Quise hallar a ese héroe en las monedas que de niño deslizaba en un cerdito de cerámica, en la hamaca que colgué en una habitación del pasado, en el busto de una plaza, en el himno de un mal poeta, en la caracterización de un buen actor, en el nombre de mi bisabuelo, en la biografía de Indalecio Liévano Aguirre, en el relato de su romance con la francesita de Salamina, que me contó mi padre, en la cresta del páramo de Pisba, acatando su destino de Aníbal suramericano, en la ardiente determinación de Pativilca, en la sencilla grandeza con que pacificó a Pablo Morillo en Santa Ana.

Quise hallar a Bolívar en la lucidez de su Carta de Jamaica, cuyo proyecto político inconmensurable sería desbaratado por la ambición de los caudillos, el sabotaje extranjero y el provincialismo del graduado más eminente del cubil de leguleyos del Colegio de San Bartolomé, como lo llama Gabo. A veces creí vislumbrarlo en sus discursos y en los versos intolerables de «Mi delirio sobre el Chimborazo». Escribo «intolerables» porque los mismos que le concedieron los títulos de «Excelencia», «Libertador» y «Tirano», juzgan apócrifa la obra y se rehúsan a llamarlo «poeta».

Sin embargo, coincido con su biógrafa limeña: «No es exagerado decir que la revolución de Bolívar cambió el idioma español, pues sus palabras marcaron el comienzo de una nueva era literaria. El viejo y polvoriento castellano de la época, con sus florituras y sus engorrosas locuciones, en su notable voz y pluma, se convirtió íntegramente en otra lengua: imperiosa, vibrante y joven».

En las letras hispánicas, Bolívar ha sido uno de los héroes problemáticos por excelencia.

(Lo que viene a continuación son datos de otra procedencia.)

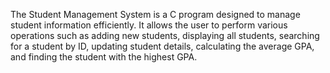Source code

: The Student Management System is a C program designed to manage student 
information efficiently. It allows the user to perform various operations such as 
adding new students, displaying all students, searching for a student by ID, 
updating student details, calculating the average GPA, and finding the student 
with the highest GPA.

Álvaro Mutis acentúa su refinamiento europeo en El último rostro; García Márquez lo muestra Caribe en El general en su laberinto; en «Las sangres encontradas», Zapata Olivella lo percibe negro y lo enjuicia: «Simón, se te acusa de haber dejado a tus palabras lo que pudiste defender con el filo de tu espada: ¡la libertad de los ekobios!»; Germán Espinosa en Sinfonía desde el nuevo mundo hace de Bolívar un símbolo del republicanismo y un déspota. Hasta Borges cedió al embrujo de Bolívar. En su cuento «Guayaquil», el hallazgo de una carta parece esclarecer el duelo sin testigos que Bolívar le ganó a San Martín en 1822.

Con cuarenta y siete años, luego de arrebatarle a España un imperio cinco veces más vasto que Europa, cayó muerto de desesperanza en una cama prestada. Había sacrificado por un sueño hasta el último centavo de su fortuna. «Hubo que pedir prestada una camisa limpia a un vecino amable, tras lo cual se arregló un remedo de funeral por el que pagó un voluntario».

Nunca un héroe ha sido más tergiversado e instrumentalizado. En Un canto para Bolívar, en cambio, la voz de Pablo Neruda brota como en una canción desesperada:

«Todo lo nuestro viene de tu vida apagada,

Tu herencia fueron ríos, llanuras, campanarios,

Tu herencia es el pan nuestro de cada día, padre».